• [EXCERPTED TEXT]:
[Start of section]

Based on the World Nuclear Industry Status Report of 2017, India is third in the world, in terms of number of nuclear reactors. The Indian Nuclear Doctrine is largely based on an unofficial document released in 1999 by the National Security Advisory Board which outlines the deployment of the nuclear triad- aircraft, mobile land-based missiles and sea-based assets, designed for “punitive retaliation.” According to Indian officials, the large size of our nuclear stockpile is simply for maintaining a “credible minimum deterrence” with abilities which enable an “adequate retaliatory capability should deterrence fail.” The draft nuclear doctrine described the first use of nuclear weapons as “constituting a threat to peace, stability and sovereignty of states.” In January 2003 India reiterated its loosely defined nuclear doctrine to add the “No First-Use” policy where it would not use nuclear weapons except to retaliate against a nuclear attack. Additionally, the Government of India reserved rights to use nuclear weapons in response to biological or chemical weapon attacks. In 2010, the then national security advisor Shivshankar Menon described India’s nuclear doctrine as “no first use against non-nuclear weapon states”, which implied that a first use by India of a nuclear weapons was possible against another nuclear-armed competitor.

[End of section]

• [STUDY MATERIAL]:
[Start of section]

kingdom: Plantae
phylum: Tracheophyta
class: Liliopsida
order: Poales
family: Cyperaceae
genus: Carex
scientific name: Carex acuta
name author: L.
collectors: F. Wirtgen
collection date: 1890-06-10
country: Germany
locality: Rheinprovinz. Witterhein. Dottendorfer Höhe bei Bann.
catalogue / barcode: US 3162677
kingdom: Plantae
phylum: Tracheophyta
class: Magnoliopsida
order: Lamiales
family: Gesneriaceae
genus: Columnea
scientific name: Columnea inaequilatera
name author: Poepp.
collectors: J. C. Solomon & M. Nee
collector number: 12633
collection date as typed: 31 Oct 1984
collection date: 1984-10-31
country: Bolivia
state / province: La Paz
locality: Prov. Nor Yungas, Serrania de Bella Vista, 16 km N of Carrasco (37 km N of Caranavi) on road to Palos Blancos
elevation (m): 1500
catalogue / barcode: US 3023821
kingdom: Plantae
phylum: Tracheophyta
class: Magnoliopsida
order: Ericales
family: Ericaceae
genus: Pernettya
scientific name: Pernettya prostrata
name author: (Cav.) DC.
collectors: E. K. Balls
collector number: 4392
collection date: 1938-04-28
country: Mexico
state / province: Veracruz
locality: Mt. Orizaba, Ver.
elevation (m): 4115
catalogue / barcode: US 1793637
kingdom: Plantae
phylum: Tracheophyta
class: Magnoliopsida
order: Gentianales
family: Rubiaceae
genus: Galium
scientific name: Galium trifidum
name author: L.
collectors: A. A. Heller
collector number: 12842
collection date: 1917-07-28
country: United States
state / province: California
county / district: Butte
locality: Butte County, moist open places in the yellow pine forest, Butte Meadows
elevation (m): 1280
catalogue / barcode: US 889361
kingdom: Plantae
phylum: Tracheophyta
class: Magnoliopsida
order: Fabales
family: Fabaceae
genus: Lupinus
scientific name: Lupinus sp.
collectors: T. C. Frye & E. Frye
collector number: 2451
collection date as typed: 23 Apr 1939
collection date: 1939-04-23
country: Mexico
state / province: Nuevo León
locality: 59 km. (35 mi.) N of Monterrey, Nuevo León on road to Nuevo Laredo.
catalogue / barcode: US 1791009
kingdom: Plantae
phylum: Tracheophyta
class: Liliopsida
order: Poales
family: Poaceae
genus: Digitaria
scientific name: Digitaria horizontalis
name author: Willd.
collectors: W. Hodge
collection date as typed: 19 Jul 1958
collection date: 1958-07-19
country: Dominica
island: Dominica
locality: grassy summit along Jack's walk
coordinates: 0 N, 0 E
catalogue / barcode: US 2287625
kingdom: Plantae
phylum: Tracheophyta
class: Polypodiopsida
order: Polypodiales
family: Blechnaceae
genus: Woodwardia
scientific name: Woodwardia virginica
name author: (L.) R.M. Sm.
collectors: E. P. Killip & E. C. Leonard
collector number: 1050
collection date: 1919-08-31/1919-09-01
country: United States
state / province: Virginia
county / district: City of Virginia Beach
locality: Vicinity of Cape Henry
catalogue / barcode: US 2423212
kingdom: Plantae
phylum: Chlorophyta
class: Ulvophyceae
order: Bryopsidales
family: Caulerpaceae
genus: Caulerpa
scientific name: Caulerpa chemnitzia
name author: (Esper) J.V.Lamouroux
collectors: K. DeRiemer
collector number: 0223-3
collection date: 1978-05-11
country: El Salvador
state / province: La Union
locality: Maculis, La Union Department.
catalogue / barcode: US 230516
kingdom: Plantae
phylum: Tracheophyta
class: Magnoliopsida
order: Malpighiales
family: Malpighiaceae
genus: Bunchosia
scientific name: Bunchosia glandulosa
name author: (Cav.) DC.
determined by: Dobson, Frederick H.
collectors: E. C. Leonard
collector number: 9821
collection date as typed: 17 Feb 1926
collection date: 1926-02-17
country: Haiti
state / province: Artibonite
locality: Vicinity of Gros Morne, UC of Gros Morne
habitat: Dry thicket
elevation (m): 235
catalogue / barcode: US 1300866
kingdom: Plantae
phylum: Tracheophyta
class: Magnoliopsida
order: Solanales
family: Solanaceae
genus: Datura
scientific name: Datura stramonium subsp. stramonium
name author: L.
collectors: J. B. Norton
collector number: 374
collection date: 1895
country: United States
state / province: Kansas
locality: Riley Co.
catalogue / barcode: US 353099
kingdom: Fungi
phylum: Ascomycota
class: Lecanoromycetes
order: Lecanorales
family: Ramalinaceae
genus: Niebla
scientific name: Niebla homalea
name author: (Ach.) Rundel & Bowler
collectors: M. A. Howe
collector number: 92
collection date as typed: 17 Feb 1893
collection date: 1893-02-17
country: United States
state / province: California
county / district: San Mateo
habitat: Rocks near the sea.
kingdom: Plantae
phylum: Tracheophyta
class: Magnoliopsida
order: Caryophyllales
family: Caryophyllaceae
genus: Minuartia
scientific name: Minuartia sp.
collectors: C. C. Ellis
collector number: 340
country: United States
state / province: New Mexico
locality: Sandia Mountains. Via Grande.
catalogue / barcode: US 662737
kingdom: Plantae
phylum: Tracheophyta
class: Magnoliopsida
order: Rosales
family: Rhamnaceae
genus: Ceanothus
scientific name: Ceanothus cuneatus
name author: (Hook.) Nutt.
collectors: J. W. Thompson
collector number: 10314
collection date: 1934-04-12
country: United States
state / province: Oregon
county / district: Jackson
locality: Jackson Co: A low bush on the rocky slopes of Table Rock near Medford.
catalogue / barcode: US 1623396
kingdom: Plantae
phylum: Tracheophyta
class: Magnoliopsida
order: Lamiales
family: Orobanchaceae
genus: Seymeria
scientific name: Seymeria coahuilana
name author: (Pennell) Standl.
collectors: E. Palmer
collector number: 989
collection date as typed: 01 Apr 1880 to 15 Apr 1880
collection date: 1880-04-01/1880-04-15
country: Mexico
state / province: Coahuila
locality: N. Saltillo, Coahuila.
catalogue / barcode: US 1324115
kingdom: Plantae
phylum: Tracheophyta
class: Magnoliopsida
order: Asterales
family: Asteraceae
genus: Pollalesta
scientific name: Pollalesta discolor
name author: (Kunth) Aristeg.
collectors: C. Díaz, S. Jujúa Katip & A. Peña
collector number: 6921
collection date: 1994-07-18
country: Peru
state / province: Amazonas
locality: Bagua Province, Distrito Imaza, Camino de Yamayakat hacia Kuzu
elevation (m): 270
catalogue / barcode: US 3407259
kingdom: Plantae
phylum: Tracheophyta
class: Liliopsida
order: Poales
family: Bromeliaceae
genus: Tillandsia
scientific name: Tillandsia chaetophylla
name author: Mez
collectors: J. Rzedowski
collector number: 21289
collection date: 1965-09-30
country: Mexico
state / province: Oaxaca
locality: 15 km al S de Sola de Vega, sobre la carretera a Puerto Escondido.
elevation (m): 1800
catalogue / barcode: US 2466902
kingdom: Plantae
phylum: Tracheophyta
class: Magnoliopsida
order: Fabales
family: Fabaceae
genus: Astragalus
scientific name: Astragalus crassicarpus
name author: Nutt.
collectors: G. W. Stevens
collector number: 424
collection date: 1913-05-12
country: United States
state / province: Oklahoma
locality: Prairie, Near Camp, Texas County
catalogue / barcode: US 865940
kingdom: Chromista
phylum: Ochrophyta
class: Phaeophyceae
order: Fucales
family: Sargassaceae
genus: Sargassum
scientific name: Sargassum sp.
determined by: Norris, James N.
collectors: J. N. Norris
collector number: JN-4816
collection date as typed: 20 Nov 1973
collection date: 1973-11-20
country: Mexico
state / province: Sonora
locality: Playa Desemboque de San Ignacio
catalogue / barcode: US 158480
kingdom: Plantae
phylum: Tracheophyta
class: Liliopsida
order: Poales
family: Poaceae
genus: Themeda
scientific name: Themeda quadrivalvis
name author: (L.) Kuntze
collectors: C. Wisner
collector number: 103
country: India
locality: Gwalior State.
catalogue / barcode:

[End of section]

• [TASK DIRECTIONS]: According to the excerpt on India's nuclear doctrine, which body released the unofficial 1999 document on which the doctrine is largely based?

• [SOLUTION]: The National Security Advisory Board